Optimal bounds for $\ell_p$ sensitivity sampling via $\ell_2$ augmentation
Alexander Munteanu, Simon Omlor
TL;DR
The paper tackles the problem of constructing accurate $\ell_p$ subspace embeddings via sensitivity sampling. By introducing an $\ell_2$ augmentation—sampling probabilities that combine $\ell_p$ and $\ell_2$ leverage scores—the authors obtain a linear in $d$ (up to polylogs) sampling complexity of $\tilde{O}(\varepsilon^{-2}(\mathfrak S+d))$ for all $p\in[1,2]$, resolving an open question and matching lower bounds up to polylog factors. They establish a tight lower bound against pure $\ell_p$ leverage score sampling and provide a general framework to handle weighted norms and the $p$-ReLU and logistic loss, yielding a fully linear $\tilde{O}(\varepsilon^{-2}\mu d)$ bound for logistic regression. The approach blends Gaussian-process-based error bounds, diameter and entropy control, and weighted covering arguments to achieve the main result, with practical implications for efficient, scalable subsampling in regression and related problems. Overall, the work tightens the theoretical understanding of sensitivity sampling and broadens the regime where simple sensitivity-based subsampling matches the best known bounds from Lewis weights.
Abstract
Data subsampling is one of the most natural methods to approximate a massively large data set by a small representative proxy. In particular, sensitivity sampling received a lot of attention, which samples points proportional to an individual importance measure called sensitivity. This framework reduces in very general settings the size of data to roughly the VC dimension $d$ times the total sensitivity $\mathfrak S$ while providing strong $(1\pm\varepsilon)$ guarantees on the quality of approximation.

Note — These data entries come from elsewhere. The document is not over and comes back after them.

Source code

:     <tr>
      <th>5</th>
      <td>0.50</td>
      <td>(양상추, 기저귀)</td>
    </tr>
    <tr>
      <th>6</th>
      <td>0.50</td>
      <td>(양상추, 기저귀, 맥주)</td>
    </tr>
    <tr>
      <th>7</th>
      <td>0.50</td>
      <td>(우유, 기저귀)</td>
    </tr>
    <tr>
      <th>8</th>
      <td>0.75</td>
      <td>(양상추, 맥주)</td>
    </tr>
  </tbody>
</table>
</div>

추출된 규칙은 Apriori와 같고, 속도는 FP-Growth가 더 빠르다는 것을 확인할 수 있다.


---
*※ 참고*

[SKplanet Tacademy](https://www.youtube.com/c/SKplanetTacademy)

The recent work of Woodruff & Yasuda (2023c) improved substantially over the general $\tilde O(\varepsilon^{-2}\mathfrak Sd)$ bound for the important problem of $\ell_p$ subspace embeddings to $\tilde O(\varepsilon^{-2}\mathfrak S^{2/p})$ for $p\in[1,2]$. Their result was subsumed by an earlier $\tilde O(\varepsilon^{-2}\mathfrak Sd^{1-p/2})$ bound which was implicitly given in the work of Chen & Derezinski (2021). We show that their result is tight when sampling according to plain $\ell_p$ sensitivities. We observe that by augmenting the $\ell_p$ sensitivities by $\ell_2$ sensitivities, we obtain better bounds improving over the aforementioned results to optimal linear $\tilde O(\varepsilon^{-2}(\mathfrak S+d)) = \tilde O(\varepsilon^{-2}d)$ sampling complexity for all $p \in [1,2]$. In particular, this resolves an open question of Woodruff & Yasuda (2023c) in the affirmative for $p \in [1,2]$ and brings sensitivity subsampling into the regime that was previously only known to be possible using Lewis weights (Cohen & Peng, 2015). As an application of our main result, we also obtain an $\tilde O(\varepsilon^{-2}μd)$ sensitivity sampling bound for logistic regression, where $μ$ is a natural complexity measure for this problem. This improves over the previous $\tilde O(\varepsilon^{-2}μ^2 d)$ bound of Mai et al. (2021) which was based on Lewis weights subsampling.